> Consigne A
Combien de lignes des rangées contiennent la chaîne « طريق », en tenant compte de la casse ? Indiquez uniquement ce nombre.

> Texte fourni
Girl Band et Fontaines D.C., boys in the Bota land
Le Botanique avait des airs d’Irish pub jeudi dernier via une triple affiche originaire de Dublin et de ses environs. Sur la scène de l’Orangerie, ce qui se fait de mieux actuellement en matière de rock indie à guitares : Girl Band, Fontaines D.C. et The Claque.
Ces derniers ouvraient le bal et constituaient la découverte de la soirée. Passons outre les jeux de mots pourris et concentrons-nous sur leur prestation un rien curieuse. En effet, au milieu d’un environnement bordélique dicté par deux guitares aux sonorités presqu’industrielles d’une part, d’une basse passionnée et d’une batterie métronomique de l’autre, la voix presque soul d’une blondinette fluette adepte d’onomatopées a du mal à cadrer avec l’ensemble.
Toutefois, si on laisse de côté l’aspect actuellement décousu de leurs compositions, on perçoit quelques éclairs lumineux, comme sur cette pièce débutée dans l’angoisse par des guitares stridentes avant de s’épanouir dans un ensemble noisy pop. Le groupe n’a pour l’instant sorti qu’un maxi deux titres, on attend la suite avec curiosité.
Si l’événement se joue à guichets fermés, ce n’est pas uniquement grâce à la tête d’affiche de la soirée. À l’instar du 4AD de Dixmude voici quelques mois lorsqu’ils avaient ouvert pour King Khan Louder Than Death, les bad boys de Fontaines D.C. ne sont pas étrangers à la ruée sur le ticketing. Et pour cause. Ils avaient déjà impressionné dans cette même salle lors des Nuits l’an dernier en ouverture de Metz et de Idles. Mais ils ont surtout publié entre-temps « Dogrel », un candidat sérieux au titre d’album de l’année et un des meilleurs premiers albums depuis une éternité.

> Consigne B
Pouvez-vous recopier le passage du compte rendu de concert allant de « Girl Band et » jusqu'à « cadrer avec l’ensemble. » inclus, en y remplaçant « Orangerie » par « Rotonde » ?

Entrées de données enregistrées:
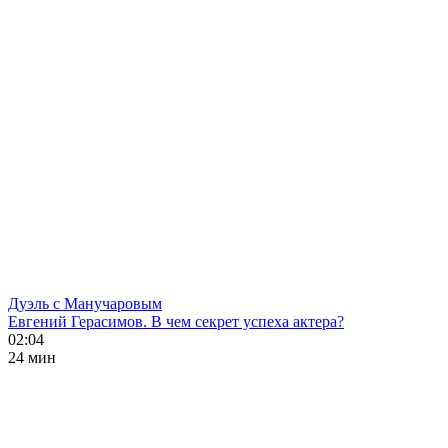
Дуэль с Манучаровым
Евгений Герасимов. В чем секрет успеха актера?
02:04
24 мин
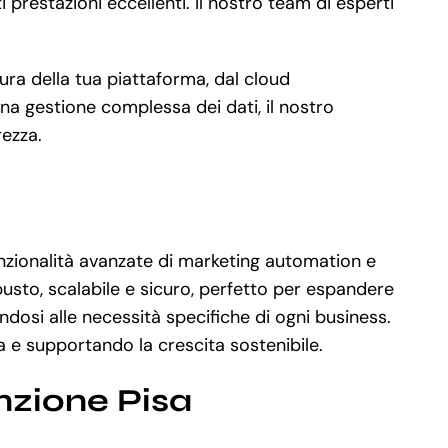
prestazioni eccellenti. Il nostro team di esperti
ura della tua piattaforma, dal cloud
a gestione complessa dei dati, il nostro
rezza.
nzionalità avanzate di marketing automation e
usto, scalabile e sicuro, perfetto per espandere
ndosi alle necessità specifiche di ogni business.
za e supportando la crescita sostenibile.
nzione Pisa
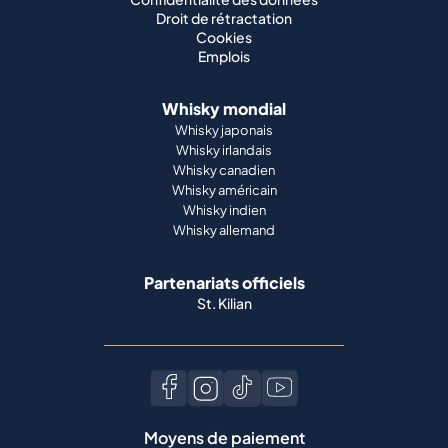
Droit de rétractation
Cookies
Emplois
Whisky mondial
Whisky japonais
Whisky irlandais
Whisky canadien
Whisky américain
Whisky indien
Whisky allemand
Partenariats officiels
St. Kilian
Moyens de paiement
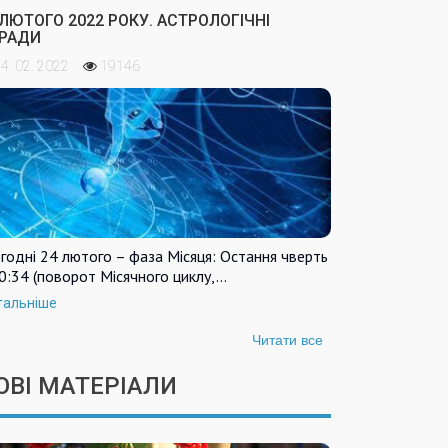
 ЛЮТОГО 2022 РОКУ. АСТРОЛОГІЧНІ
РАДИ
4. 02. 2022
19146
годні 24 лютого – фаза Місяця: Остання чверть
0:34 (поворот Місячного циклу,…
тальніше
Читати все
ОВІ МАТЕРІАЛИ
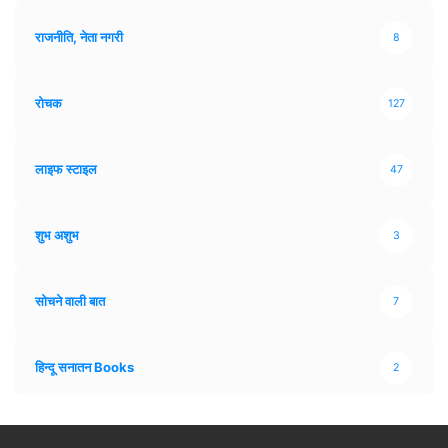
राजनीति, नेता नगरी
8
रोचक
127
लाइफ स्टाइल
47
शुभ अशुभ
3
सोचने वाली बात
7
हिन्दू सनातन Books
2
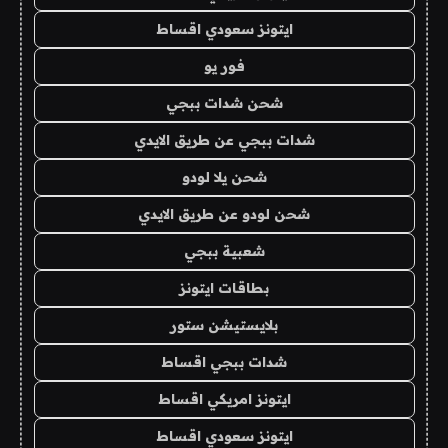
ايتونز سعودي اقساط
فور يو
شحن شدات ببجي
شدات ببجي عن طريق الايدي
شحن يلا لودو
شحن لودو عن طريق الايدي
شعبية ببجي
بطاقات ايتونز
بلايستيشن ستور
شدات ببجي اقساط
ايتونز امريكي اقساط
ايتونز سعودي اقساط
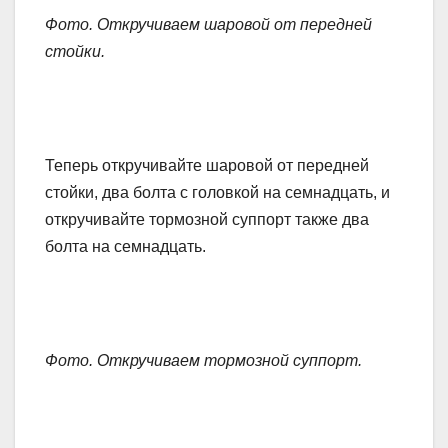
Фото. Откручиваем шаровой от передней
стойки.
Теперь откручивайте шаровой от передней
стойки, два болта с головкой на семнадцать, и
откручивайте тормозной суппорт также два
болта на семнадцать.
Фото. Откручиваем тормозной суппорт.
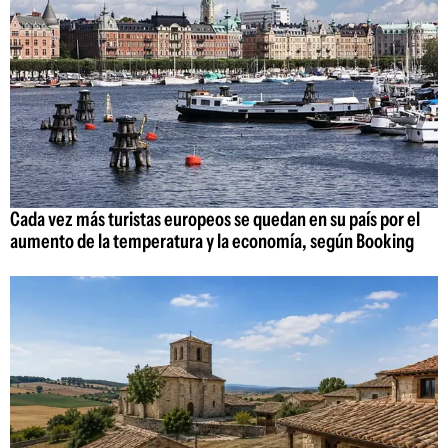
Cada vez más turistas europeos se quedan en su país por el
aumento de la temperatura y la economía, según Booking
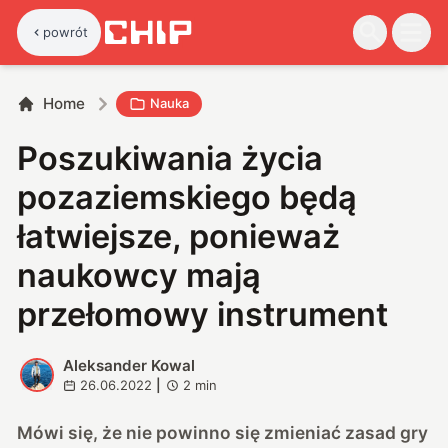
powrót
Home
Nauka
Poszukiwania życia
pozaziemskiego będą
łatwiejsze, ponieważ
naukowcy mają
przełomowy instrument
Aleksander Kowal
A
26.06.2022
|
2
min
Mówi się, że nie powinno się zmieniać zasad gry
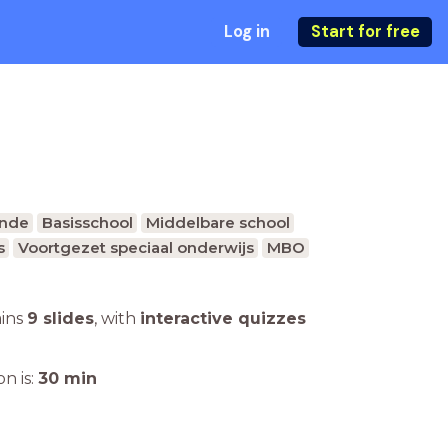
Log in
Start for free
unde
Basisschool
Middelbare school
s
Voortgezet speciaal onderwijs
MBO
ains
9 slides
,
with
interactive quizzes
n is:
30
min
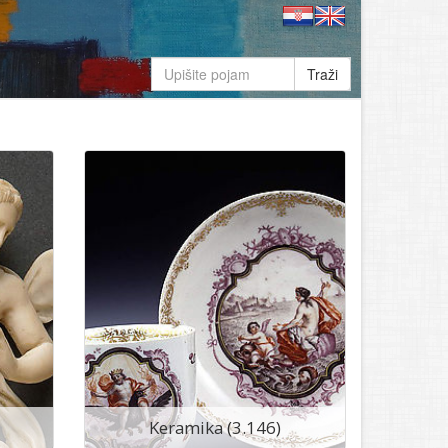
Traži
Keramika (3.146)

> Résultat A
2

> Résultat B
Girl Band et Fontaines D.C., boys in the Bota land
Le Botanique avait des airs d’Irish pub jeudi dernier via une triple affiche originaire de Dublin et de ses environs. Sur la scène de l’Rotonde, ce qui se fait de mieux actuellement en matière de rock indie à guitares : Girl Band, Fontaines D.C. et The Claque.
Ces derniers ouvraient le bal et constituaient la découverte de la soirée. Passons outre les jeux de mots pourris et concentrons-nous sur leur prestation un rien curieuse. En effet, au milieu d’un environnement bordélique dicté par deux guitares aux sonorités presqu’industrielles d’une part, d’une basse passionnée et d’une batterie métronomique de l’autre, la voix presque soul d’une blondinette fluette adepte d’onomatopées a du mal à cadrer avec l’ensemble.